Even in terms of the material presented and analysed in the book, it is important to ask whether the recent growth of the services sector merely means that it has the highest share in GDP now or whether the recent high' growth is just an illusion caused by the bloating of the services sector, mainly the glaring increase in the earnings in some of its segments. Is the worrying increase in inequalities associated with high growth, 2006-07 particularly (which Balakrishnan hardly recognises), in any sense related to this?

Keeping that in mind, consider other possible and widely accepted sectoral partitions of the Indian economy, such as into a formal (or organised) and an informal (or unorganised) sector, the latter accounting for over 90 per cent of the workforce and certainly for a very high proportion of the total output. Balakrishnan takes note of it when he admits that since 1991 the contribution of registered manufacturing not only has declined but is also below that of unregistered manufacturing though he does not pause to consider its significance.

Further, note that in Table 3.3 dealing with Gross Domestic Capital Formation, the sectors recognised are Public and Private, the latter further divided into Corporate and Household. What is significant in the Table is the fact that Households account for a very high proportion of domestic capital formation, ranging from 30 to over 50 per cent during the period from 1960-01 to 1990-91, with the share being 40 per cent and more during those 20 years while the share of the Corporates exceeded 5 per cent only twice during the entire period. What is the nature of these households, which can generate surpluses and can use them also, and which play a considerably higher role than the corporates in the performance of the economy? Balakrishnan goes nowhere near that issue in his entire analysis.
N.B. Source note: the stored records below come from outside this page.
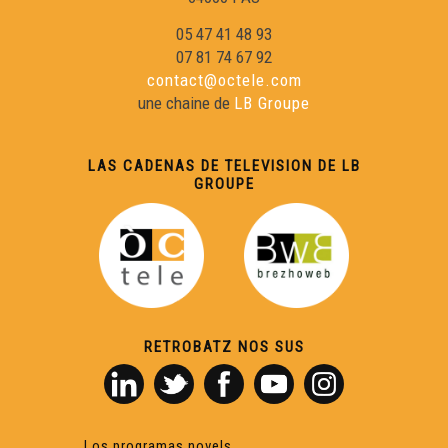
05 47 41 48 93
07 81 74 67 92
contact@octele.com
une chaine de
LB Groupe
LAS CADENAS DE TELEVISION DE LB
GROUPE
RETROBATZ NOS SUS
Los programas novels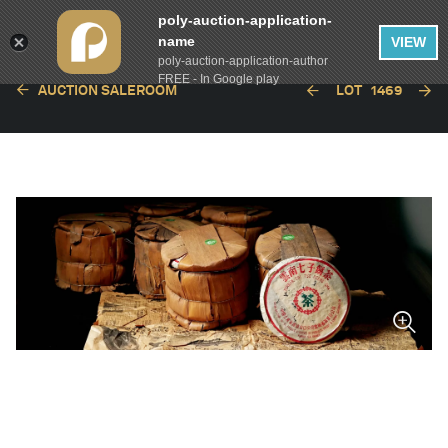
poly-auction-application-
name
VIEW
poly-auction-application-author
FREE - In Google play
AUCTION SALEROOM
LOT
1469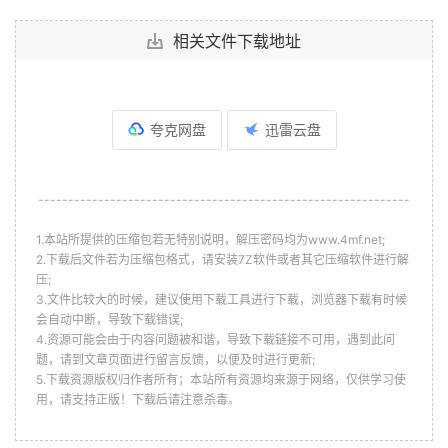
相关文件下载地址
夸克网盘
迅雷云盘
--------------------------------------------------------------
1.本站所提供的压缩包若无特别说明，解压密码均为www.4mf.net;
2.下载后文件若为压缩包格式，请安装7Z软件或者其它压缩软件进行解
压;
3.文件比较大的时候，建议使用下载工具进行下载，浏览器下载有时候
会自动中断，导致下载错误;
4.资源可能会由于内容问题被和谐，导致下载链接不可用，遇到此问
题，请到文章页面进行留言反馈，以便及时进行更新;
5.下载资源版权归作者所有；本站所有资源均来源于网络，仅供学习使
用，请支持正版！下载后请注意杀毒。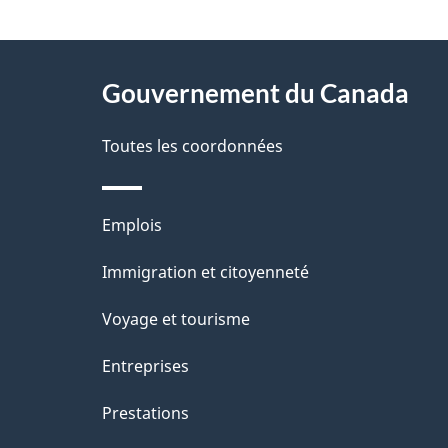
"
D
À
é
propos
Gouvernement du Canada
t
de
a
Toutes les coordonnées
ce
i
site
l
Thèmes
Emplois
s
et
Immigration et citoyenneté
d
sujets
e
Voyage et tourisme
l
Entreprises
a
Prestations
p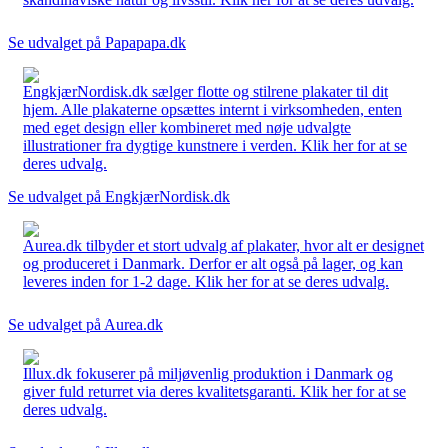
Se udvalget på Papapapa.dk
EngkjærNordisk.dk sælger flotte og stilrene plakater til dit
hjem. Alle plakaterne opsættes internt i virksomheden, enten
med eget design eller kombineret med nøje udvalgte
illustrationer fra dygtige kunstnere i verden. Klik her for at se
deres udvalg.
Se udvalget på EngkjærNordisk.dk
Aurea.dk tilbyder et stort udvalg af plakater, hvor alt er designet
og produceret i Danmark. Derfor er alt også på lager, og kan
leveres inden for 1-2 dage. Klik her for at se deres udvalg.
Se udvalget på Aurea.dk
Illux.dk fokuserer på miljøvenlig produktion i Danmark og
giver fuld returret via deres kvalitetsgaranti. Klik her for at se
deres udvalg.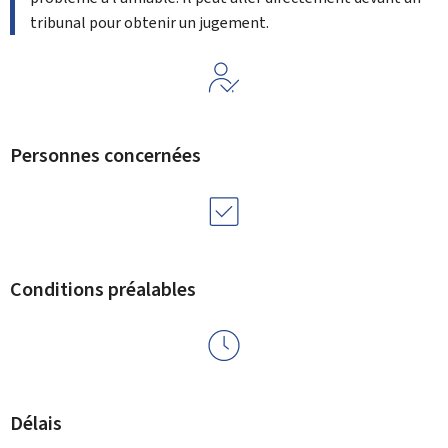
tribunal pour obtenir un jugement.
Personnes concernées
Conditions préalables
Délais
Let us go a step further. The households in the Indian economy constitute a very wide spectrum, from those in dire poverty to billionaires even by global standards. Obviously, the ownership of and control over the resources of the economy has something to do with these disparities. Since agriculture still has close to 60 per cent of the workforce, the ownership and use of land must have a bearing on their performance and contribution to the growth of the economy.

That is why the Five-Year Plans of the Nehru era repeatedly emphasised the role of institutional transformation, especially land reforms, as a precondition for equitable growth. And yet, Balakrishnan elides this theme, although he makes occasional references to the shrinking farm size as a factor constraining agricultural growth.

The basic issue here is how the economy' itself is conceptualised. Is it basically a set of numbers that can be readily summed up (or partitioned) according to convenience or conventions, or is it a set of social relationships mediated primarily through ownership of and control over material resources by which human beings produce the necessaries and conveniences of life (Adam Smith)? If it is the latter, an understanding of how the economy works that Balakrishnan sets out to provide can hardly be gained through a manipulation of numbers alone, however scientifically' it is done.